Hi! I’ve tried to export a trained model in different formats (“ctranslate2”, “ctranslate2_int8”, “ctranslate2_int16”, “ctranslate2_float16”). Models were trained on the same training and validation data. Training data is an english-russian corpus of 3,6M rows. All the models were trained with exactly the same params (only changed export_format), with 36 000 steps. The results I’ve got is a bit confusing - larger (in terms of size in Mb) models are worse on test data in comparison to a base model (export_format = “ctranslate2_int8”). I’ve been thinking that the exporting a model in other format than “ctranslate2_int8” should perform better. The question is - Does a model exported in, say, “ctranslate2” should nesseserly perform better than a model exported in “ctranslate2_int8”. Do I have correct results? Here is the table with my results.

Thanks for help or any suggestions!


You are comparing models that have different performance to start with.

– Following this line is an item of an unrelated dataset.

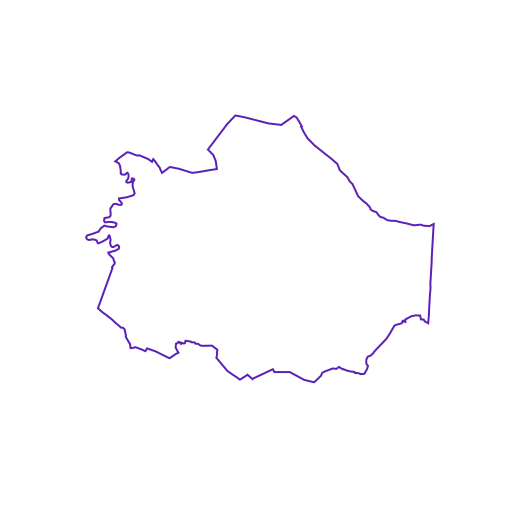 Ezza North, Ebonyi, Nigeria, rotated 49°
{"feature_id": "59680162B95600296408215", "entity_name": "Ezza North", "entity_type": "district", "adm_level": 2, "iso_a3": "NGA", "parent_name": "Nigeria", "parent_adm1": "Ebonyi", "projection": "albers", "projection_center": [7.956, 6.263], "detail": "fine", "context": "isolated", "style": "outline", "palette": "violet", "viewbox_px": 512, "rotation_deg": 49, "n_neighbors": 0, "source": "geoboundaries", "source_scale": "gbopen_adm2", "svg_char_len": 4140}
<svg xmlns="http://www.w3.org/2000/svg" viewBox="0 0 512 512"><g transform="rotate(49 256 256)"><path d="M419.7,170.1L417.3,167.7L414.2,164.5L409.5,160.0L407.5,158.1L403.7,154.4L402.0,152.7L399.6,150.4L396.0,146.6L393.7,144.5L391.3,142.6L385.4,136.8L381.7,133.2L377.1,128.6L372.6,124.5L353.9,106.3L348.4,100.9L347.2,105.5L344.1,108.6L342.6,110.0L340.6,110.9L336.4,116.7L330.2,121.0L323.9,125.8L321.3,127.4L317.6,131.3L315.1,133.4L310.8,134.7L308.0,136.6L304.7,136.7L302.1,136.3L298.3,138.4L296.5,138.9L293.7,138.1L288.8,138.2L285.1,139.0L277.8,139.7L270.6,137.6L265.1,136.0L260.9,136.3L256.6,135.3L246.3,136.5L239.9,134.2L231.5,135.4L225.9,136.5L210.7,139.3L203.9,139.7L201.5,139.9L198.6,139.5L194.6,138.8L189.5,137.5L188.8,137.2L188.2,137.2L188.4,136.4L186.2,136.0L184.2,135.5L178.1,134.5L175.2,135.5L175.0,136.9L174.8,139.4L173.6,151.0L164.0,159.7L144.2,173.3L136.4,179.4L137.5,190.9L144.1,222.4L151.8,222.0L158.0,224.1L164.7,228.5L160.7,234.8L154.4,245.2L151.3,249.7L139.5,257.0L132.3,262.6L131.6,272.4L127.9,271.4L126.1,270.7L122.9,270.6L120.0,270.2L118.4,270.1L116.6,270.0L115.5,270.0L116.2,271.6L116.7,272.7L115.0,273.1L112.0,273.8L103.4,278.0L102.5,279.6L100.5,280.8L97.6,282.3L94.7,283.8L93.2,285.2L93.1,286.3L92.3,294.6L92.3,300.1L95.9,298.7L97.4,299.0L99.5,299.9L103.8,302.8L105.0,304.0L106.5,303.8L108.7,301.4L108.6,298.6L109.1,298.3L110.9,298.8L112.9,300.5L113.7,301.8L114.0,303.2L114.5,305.0L114.9,305.3L115.4,305.3L116.5,304.7L118.1,302.0L117.7,300.5L116.3,299.4L116.1,298.7L116.6,298.1L118.1,297.6L118.9,298.0L119.4,300.4L122.2,303.3L129.0,306.4L129.7,307.9L129.5,309.1L126.8,315.2L122.7,321.6L124.0,322.7L126.0,322.5L128.4,322.7L128.9,323.7L128.8,324.5L127.2,326.1L124.8,327.4L123.8,328.7L123.4,329.8L123.7,330.9L124.0,332.2L124.7,334.8L126.5,336.4L128.0,337.4L129.5,338.6L130.3,339.6L130.4,341.5L127.9,345.4L129.9,347.7L131.6,347.8L133.7,344.8L136.0,342.3L138.7,340.4L140.1,340.1L141.5,341.9L140.8,344.7L135.6,349.3L133.6,350.5L133.4,352.9L133.3,355.0L134.3,358.9L133.1,362.0L131.8,365.5L129.9,369.3L129.8,370.2L130.1,371.1L130.5,372.0L131.8,372.4L132.8,372.4L134.6,371.3L136.1,368.5L137.9,367.0L139.6,366.1L140.3,366.3L142.1,366.9L142.9,366.8L144.0,363.9L144.7,360.8L145.5,356.8L145.2,355.8L144.3,354.7L144.0,353.4L144.8,353.2L148.5,355.2L150.3,357.5L152.3,358.6L153.3,358.9L154.8,358.7L155.7,357.7L156.0,356.1L156.3,354.7L156.8,353.2L158.7,353.0L159.8,353.7L160.5,355.1L159.6,358.9L156.5,365.2L157.2,365.6L159.7,365.7L161.1,365.5L162.8,365.4L163.9,365.3L165.2,365.8L166.6,366.4L167.9,366.6L169.1,367.8L169.5,370.1L170.0,372.1L170.9,372.2L183.6,395.0L191.8,409.6L198.3,408.7L202.0,407.7L205.9,407.0L208.9,406.4L213.2,406.0L221.6,404.8L222.7,403.5L225.2,403.3L229.9,405.9L231.8,407.4L239.9,408.9L243.2,411.1L244.7,409.1L245.7,406.8L250.9,403.9L255.3,401.9L254.3,398.8L261.8,394.5L274.7,389.1L276.5,388.2L277.3,381.0L278.1,378.0L272.9,376.9L271.9,376.3L269.7,373.9L270.3,372.1L269.9,370.8L271.0,370.1L272.5,370.5L273.2,370.2L272.7,369.0L274.8,367.8L274.9,367.3L275.1,366.7L273.8,364.9L274.5,364.0L278.3,361.1L278.8,361.3L281.0,359.0L282.3,359.3L283.6,358.1L284.4,357.3L286.4,356.9L288.3,355.8L294.7,348.1L295.8,347.7L296.4,347.7L297.5,347.5L298.6,347.3L299.4,347.0L301.4,346.7L301.5,346.7L303.3,348.9L304.5,349.6L306.4,352.1L307.0,352.8L307.4,352.7L324.1,353.0L326.6,352.4L335.4,350.0L338.8,349.2L339.4,345.1L339.9,341.8L340.0,340.3L346.7,339.4L346.6,338.5L352.5,317.6L355.7,318.2L365.7,306.7L374.4,303.4L381.1,300.9L389.4,295.0L389.3,290.3L389.0,285.3L387.6,282.9L388.2,280.0L391.3,271.7L393.9,269.5L394.2,266.1L397.1,265.3L398.4,264.9L398.7,264.2L400.5,263.5L405.3,260.4L406.7,258.9L408.4,257.7L409.0,257.6L409.4,257.9L411.0,256.0L412.5,255.1L413.7,254.6L415.9,251.8L415.8,250.9L414.1,246.2L412.9,244.4L412.4,243.6L409.7,243.4L406.7,240.9L405.3,237.8L406.4,234.7L406.3,231.5L405.6,228.7L405.4,226.5L404.1,212.1L402.4,206.0L399.4,197.3L399.8,195.6L402.1,190.8L402.3,189.2L401.5,188.6L401.3,188.0L401.3,187.4L401.9,187.1L402.8,187.1L403.7,186.5L402.8,185.8L401.9,185.0L402.2,183.6L403.4,178.2L405.5,174.5L408.6,171.2L412.1,173.1L414.0,171.1L416.2,171.5L419.7,170.1Z" fill="none" stroke="#5b21b6" stroke-width="2"/></g></svg>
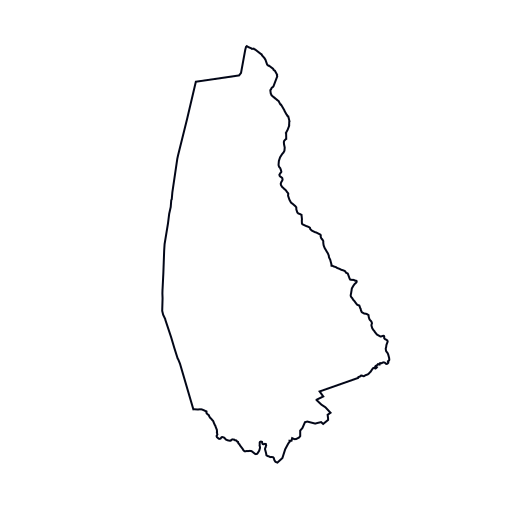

For example ctranslate2_float32/compute_type=int8 is the same as ctranslate2_int8/compute_type=int8 but you got different scores. It means most of the difference is coming from the trained models and not from the output format.

You should compare the output formats for the same model. And this comparison is already visible in your table: for ctranslate2_float32 you can see that the different compute types have little impact on the score.

I see what you mean. Thanks for your reply.